(Task):
Reproduce the listing exactly. Omit pictures.

>>>>

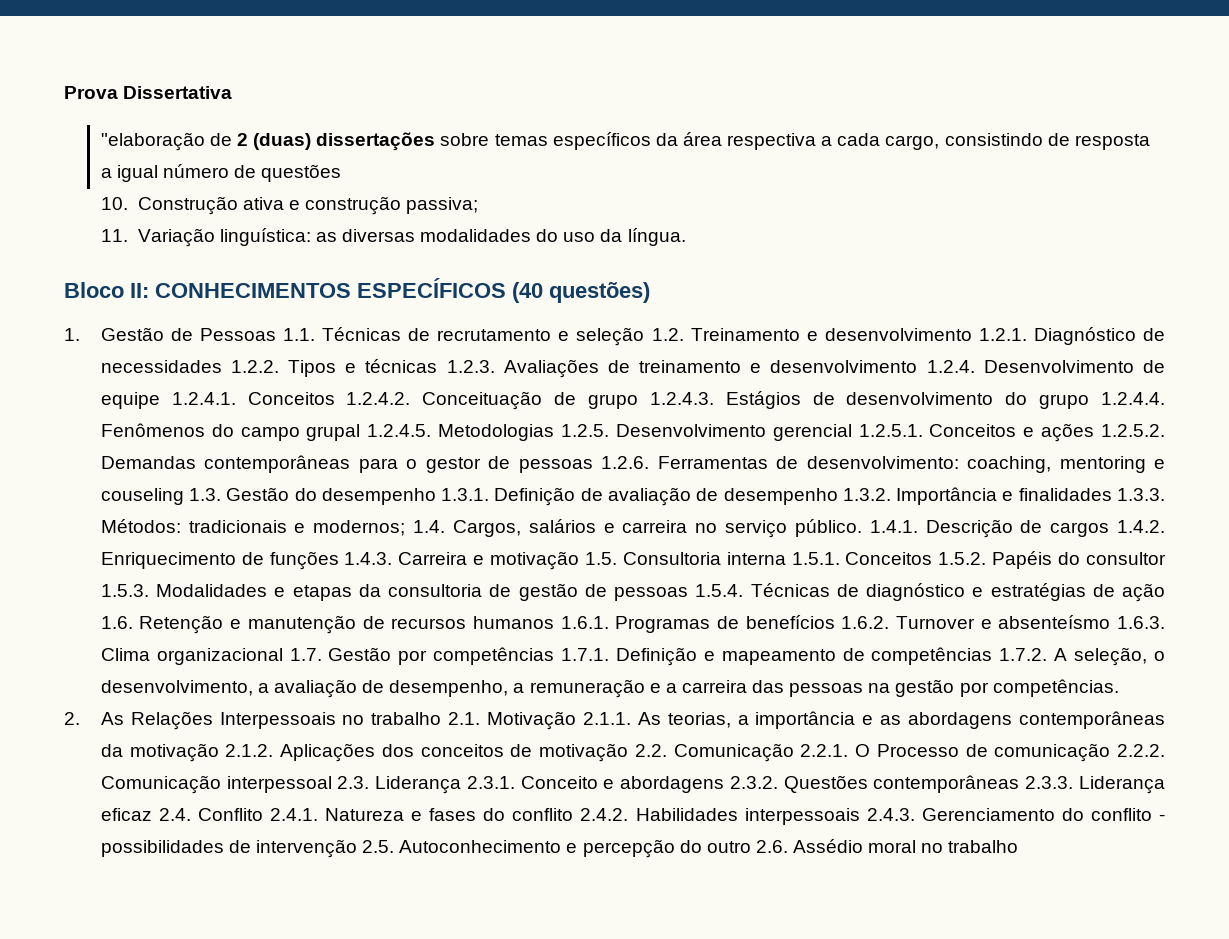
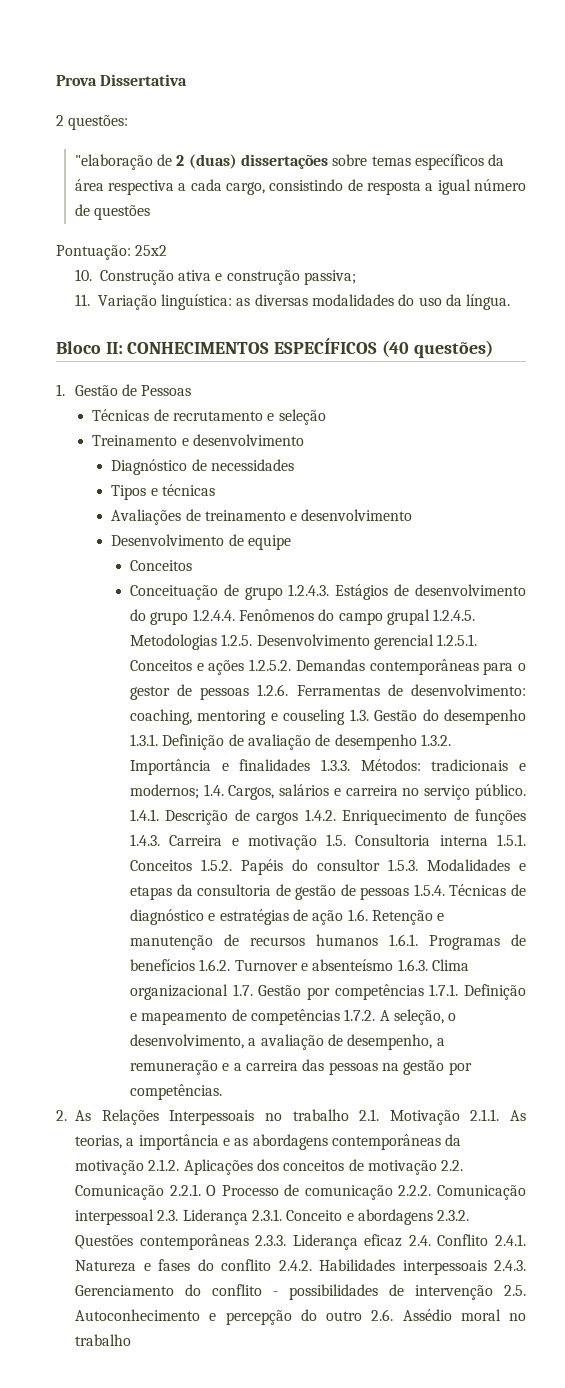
(233, 92) none -> [56,115,129,130] // 2 questões:
(342, 173) none -> [56,245,168,260] // Pontuação: 25x2
[283,328,316,341] 1.1. -> (192, 390) //
[651,328,684,341] 1.2. -> (326, 417) //
[978,328,1027,341] 1.2.1. -> (305, 440) //
[230,360,279,373] 1.2.2. -> (294, 465) //
[446,360,495,373] 1.2.3. -> (215, 490) //
[926,360,975,373] 1.2.4. -> (413, 515) //
[171,392,411,405] 1.2.4.1. Conceitos 1.2.4.2. -> [129,560,192,571] // Conceitos //

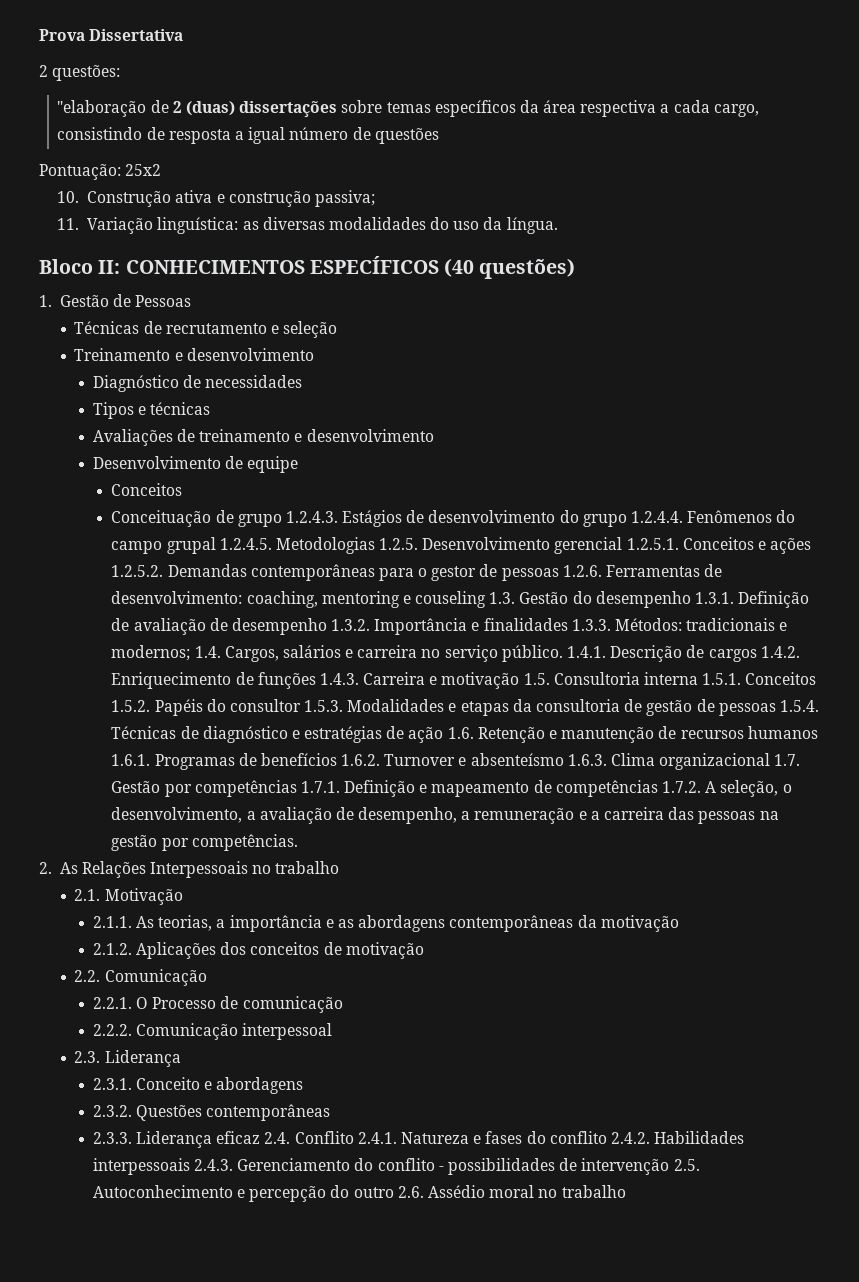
(349, 1115) none -> (340, 867) //
(460, 1117) none -> (183, 896) //
(144, 1167) none -> (679, 923) //
(437, 1167) none -> (424, 950) //
(164, 1192) none -> (207, 977) //
(393, 1192) none -> (343, 1004) //
(154, 1217) none -> (333, 1031) //
(248, 1217) none -> (181, 1058) //
(433, 1217) none -> (304, 1085) //
(249, 1242) none -> (331, 1112) //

<<<<

(Response to the task):
(233, 92) none -> [56,115,129,130] // 2 questões:
(342, 173) none -> [56,245,168,260] // Pontuação: 25x2
[283,328,316,341] 1.1. -> (192, 390) //
[651,328,684,341] 1.2. -> (326, 417) //
[978,328,1027,341] 1.2.1. -> (305, 440) //
[230,360,279,373] 1.2.2. -> (294, 465) //
[446,360,495,373] 1.2.3. -> (215, 490) //
[926,360,975,373] 1.2.4. -> (413, 515) //
[171,392,411,405] 1.2.4.1. Conceitos 1.2.4.2. -> [129,560,192,571] // Conceitos //

(349, 1115) none -> (340, 867) //
(460, 1117) none -> (183, 896) //
(144, 1167) none -> (679, 923) //
(437, 1167) none -> (424, 950) //
(164, 1192) none -> (207, 977) //
(393, 1192) none -> (343, 1004) //
(154, 1217) none -> (333, 1031) //
(248, 1217) none -> (181, 1058) //
(433, 1217) none -> (304, 1085) //
(249, 1242) none -> (331, 1112) //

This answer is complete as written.